Lloyd never took directorial credit on his movies. That usually went to people like Fred Newmeyer and Sam Taylor here. (The writing team on Safety Last! included Roach, Taylor, Tim Whelan and Lloyd.) But if ever an actor was the auteur of his movies, it was Harold Lloyd. He planned and executed the stunts; he structured the stories, he created the character, He was the go-getter, the boy, the guy with the glasses, the man who stopped time and dangled from its hands. He was a genius and an athlete, and he excelled at playing ordinary Joes in extraordinary pickles. He was one actor who didn’t leave all the risky stuff to the stunt men.

We mentioned that on the Safety Last! climb, there was no safety net, but only that mattress platform for protection.  Protection? During the shoot, somebody dropped a dummy on the mattresses and the dummy bounced off  and fell to the street or roof below. Now Harold Lloyd was no fool. He must have been pretty damned sure he wasn‘t going to slip on any of his epic stunts. And he didn’t. Harold Lloyd: Whatta guy!

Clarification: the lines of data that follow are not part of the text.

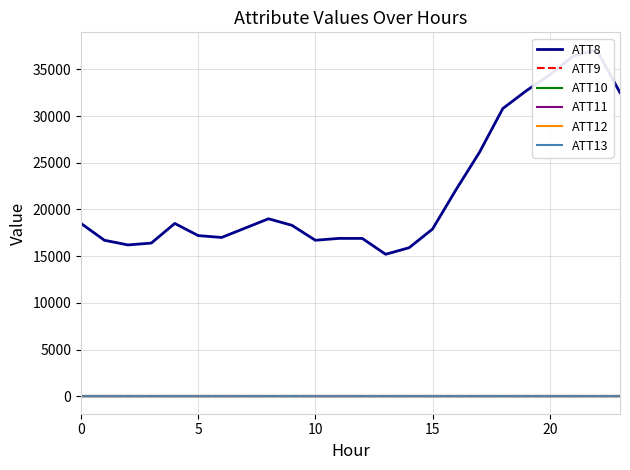

The ATT8 series shows 25234.0 at 8. True or false?

False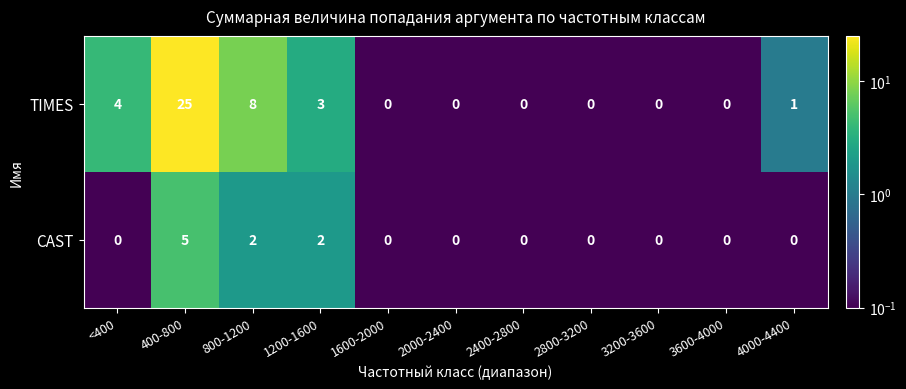

At which category does the chart reach its peak across all series?

400-800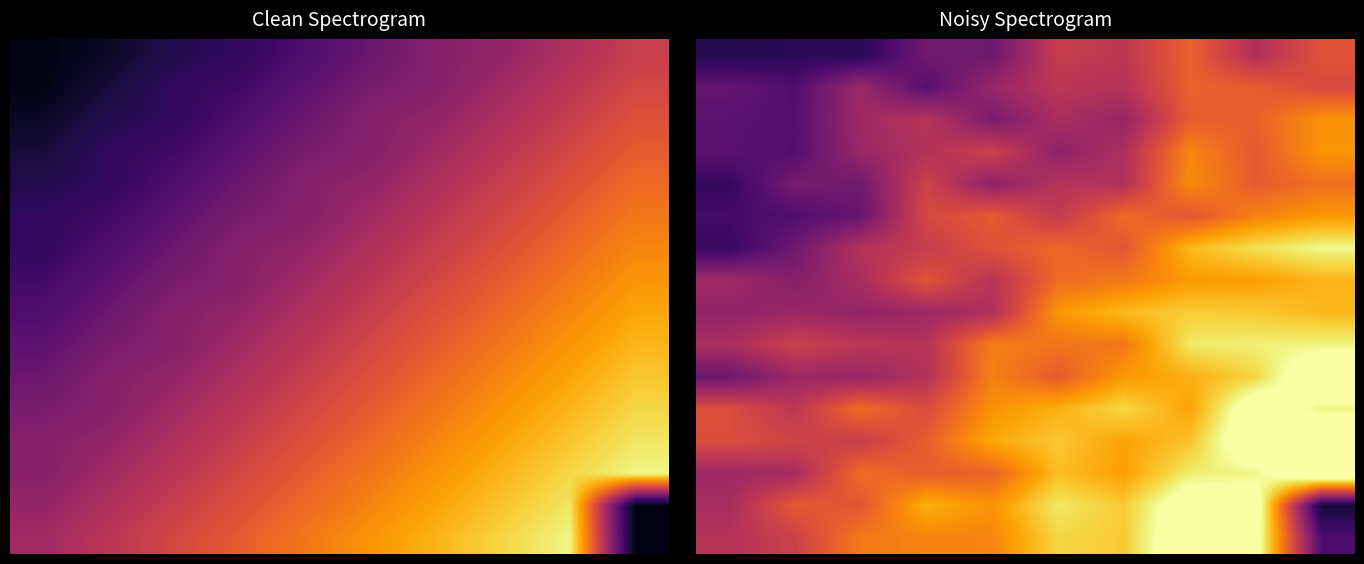

At which category is the sum across all series the highest?

8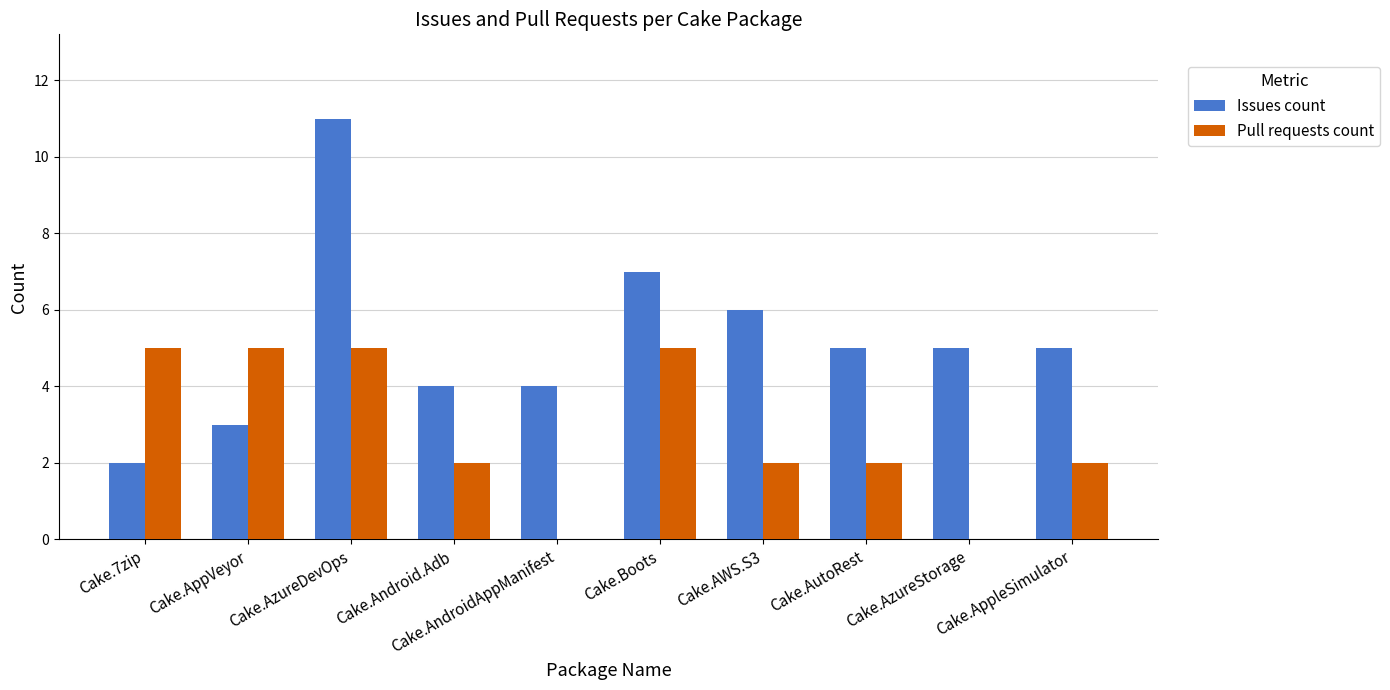

At which label is Issues count closest to 6?

Cake.AWS.S3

Extras: An unusually excellent package, including two musical scores for Safety Last!, one with orchestra by Carl Davis and one by organist Gaylord Carter; Commentary by Leonard Maltin and Richard Correll; Introduction by Suzanne Lloyd, Harold’s granddaughter and the president of Harold Lloyd Entertainment; Documentary Harold Lloyd: The Third Genius (1989) (three stars), narrated by Lindsay Anderson;  Three newly restored Harold Lloyd short comedies by Hal Roach (all three stars), Take a Chance (1918), Young Mr. Jazz (1919), and His Royal Slyness (1920), with commentary by Correll and John Bengston; Documentary Locations and Effects, with Bengston and Craig Barron; Interview with Carl Davis; Booklet with a keen-o essay by Ed Park.